Advanced Configuration
Using external data supply
What's meant by external Datasupply?
This was introduced in version 0.927. Building the index (using the indexer) needs an algorithm to find the files to be indexed. The TSEP-integrated filefind-algorithm reads each (sub)-directory, starting at the given starting-directory, to collect the filenames found there, to be indexed.
In addition to this integrated filefind-algorithm, TSEP gives the ability to build the index for files, whose filenames (urls) are supplied from outside of TSEP (e.g. a simple file(url)list, a filelist returned by a crawler/spider-process,...).
Also see:
How to use external Datasupply:
How to send data to TSEP
The external datasupply has to be a .php-script, which has to communicate with TSEP in the following way:
At the TSEP-admin-page "build-new-index", the (fully qualified) name of this .php-script has to be given.

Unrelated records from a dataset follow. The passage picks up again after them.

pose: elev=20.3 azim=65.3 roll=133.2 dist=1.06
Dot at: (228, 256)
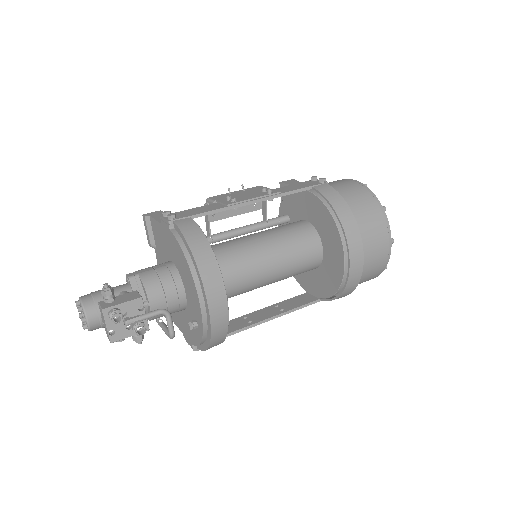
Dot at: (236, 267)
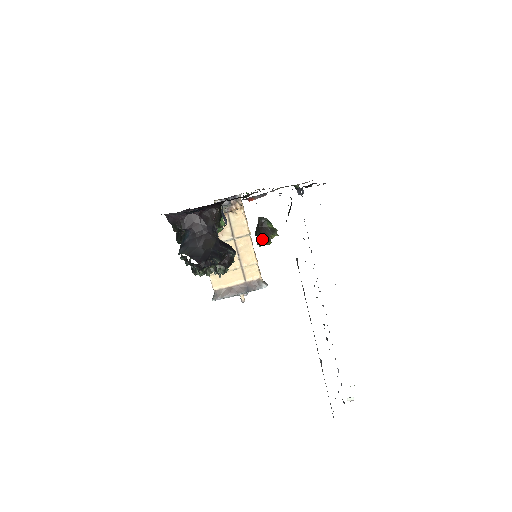
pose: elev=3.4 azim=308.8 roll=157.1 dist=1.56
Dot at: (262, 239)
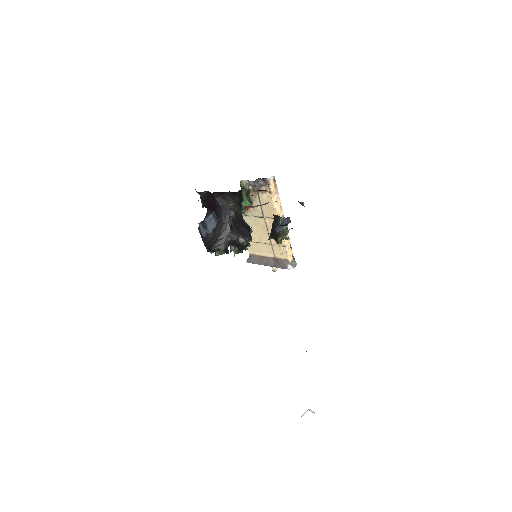
Dot at: (273, 237)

Urls,... are returned to TSEP via
call_user_func("TSEP_ExternalCallBack", returnstring);
returnstring has to be one of the following:
- "URL>an_url"
- an_url will be indexed by TSEP
- "ERR>an_errormessage"
- an_errormessage will be echoed to the browser as error
- "INF>an_errormessage"
- an_errormessage will be echoed to the browser as information
- "ALL>an_url<tsepcontent>content_of_the_file"
- an_url will be indexed by TSEP, but TSEP does not read the file. The file-content is taken from content_of_the_file.
In the admin/example-directory you can find examples, how this external datasupply feature can be used. Try using "examples/urllist.php" as external datasupply for your first tests (it's a very simple datasupply and makes it easy to understand, how this feature works).
examples/phpcrawl4tsep.php is an up-and-running samplescript to communicate with an installed PHPCrawl. Just place the phpcrawl4tsep.php into the same directory as PHPCrawl (there where the example.php from PHPCrawl is) and call it from the TSEP indexer.
Attention:
- Do not forget to add a starting page where the crawling process should start from in the text field labeled "Enter parameter to be sent to datasupply-script" in the "Create new index" page!
- Also make sure your page is being displayed correctly in your browser, otherwise the crawler will also have problems to follow links. Example: We encountered a problem in a PHP file which required another file that could not be found. Therefore nothing showed up in the browser - and the crawler could not follow any URLs because it simply did not find any.
- You can not give an URL to the script. This if for security reasons!
Example of how to correctly configure to run phpcrawl4tsep.php from within TSEP:
assume:
www.mydomain.de/index.php entry-page of your site
www.mydomain.de/php/tsepsearch installation-directory of TSEP
www.mydomain.de/php/tsepsearch/admin/indexer.php TSEP-indexer.php-script ("build-new-index"-startpage)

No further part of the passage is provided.